Les cinq couleurs symbolisent aussi les cinq grandes origines du peuple réunionnais. Il a participé au concours du drapeau (face au Mavéli), il n’a pas gagné, mais il a continué en disant : « 200 personnes ne représentent pas La Réunion ». J’ai fait protéger officiellement son drapeau à l’INPI. Je suis très heureuse de voir des actions qui mette en avant ce drapeau comme cela a été le cas récemment et surtout, je suit la ligne de mon père, celle de ne pas opposer les drapeaux. Pour lui ce qui était important, c’était de parler de La Réunion.
Q : On dit souvent : “le créole est une langue vivante ». Alors pourquoi s’inquiéter ?
R : Une langue vivante peut aussi s’éroder. On croit que tout va bien parce que beaucoup de gens parlent créole. Mais tous ne le transmettent pas, et on ne propose aucun apprentissage pour ceux qui veulent l’apprendre.
Un zoreil peut vivre quinze ans ici sans pouvoir se présenter en créole. Parce qu’on ne propose aucun cours, nulle part. Même l’Office de la Langue ne le fait pas. C’est un vrai problème.
Dans les années 1980, au Canada, mon père voit des drapeaux partout et dit : « C’est ça qu’on doit avoir à La Réunion : un symbole à brandir. » Il crée alors le drapeau aux cinq couleurs : noir pour l’esclavage, rouge pour le volcan, jaune pour le solei, bleu pour la mer et vert pour la nature et l’espoir.
Q : Et les classes bilingues ?
R : Elles sont essentielles.
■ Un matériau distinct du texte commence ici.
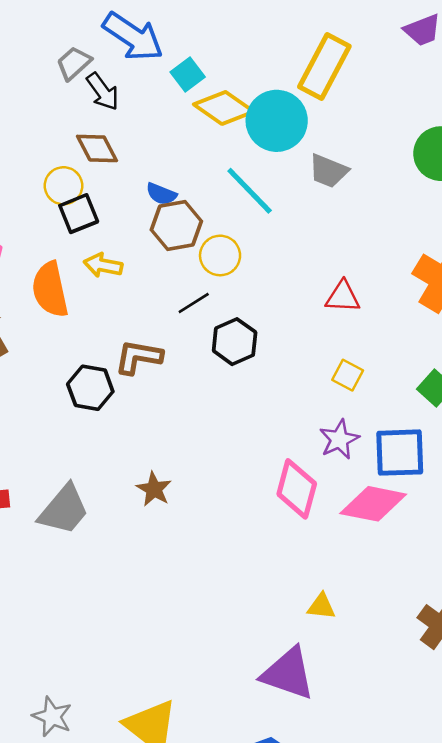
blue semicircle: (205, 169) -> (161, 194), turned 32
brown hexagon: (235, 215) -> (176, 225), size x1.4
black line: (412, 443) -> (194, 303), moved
Si ce n’est pas l’école qui transmet la langue, la culture, les pratiques… alors ce n’est pas la famille qui pourra le faire, surtout aujourd’hui. Paradoxalement, c’est dans l’ouest – où il y a beaucoup de zoreils – qu’il y a le plus de classes bilingues. Comme quoi : tout le monde y gagne. Le PELCR a d’ailleurs été réfléchie comme un plan qui regroupe tout ce qu’il est possible de mettre en place pour favoriser l’apprentissage dans des classes bilingues.
Jean-Louis Robert parle de diglossie, mais nous au sein de l’association, on parle carrément de génocide linguistique parce que ça fait vingt ans qu’on parle des problèmes d’alphabétisation, des difficultés pour les marmay de parler le français mais on met trop souvent de côté la langue créole qui encore une fois pour citer Jean-Louis Robert n’est pas une languèt mais une langue à part entière et langue maternelle pour de nombreux habitants de La Réunion encore aujourd’hui.
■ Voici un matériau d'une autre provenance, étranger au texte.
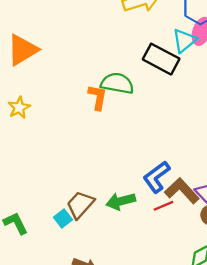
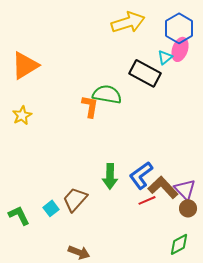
cyan triangle: (184, 41) -> (165, 57), size x0.7
green arrow: (121, 201) -> (110, 176), moved, turned -75
cyan square: (63, 218) -> (51, 208), moved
Donc oui pour le bilinguisme positif, qui valorise les deux langues sans que l’une n’efface l’autre ou que l’une soit au service de l’autre.
Q : L’option créole a été supprimée récemment. Une réaction ?
R : Alors effectivement, si on regarde le problème dans sa globalité, il y a aussi un problème de candidat à l’option créole car ils sont de moins en moins nombreux voir inexistants.
Cela n’empêche que la suppression de l’option langue créole pour l’agragation 2026 ça reste inquiétant. On nous dit : « On verra dans les prochaines années. » Moi, je pense qu’il faut agir maintenant. Si on ne protège pas la langue aujourd’hui, demain il sera trop tard.
Mais ça démontre ce que l’on dit : si on ne valorise pas la langue, on ne donne pas envie aux jeunes de s’y intéresser donc peu auront envie d’en faire leur métier.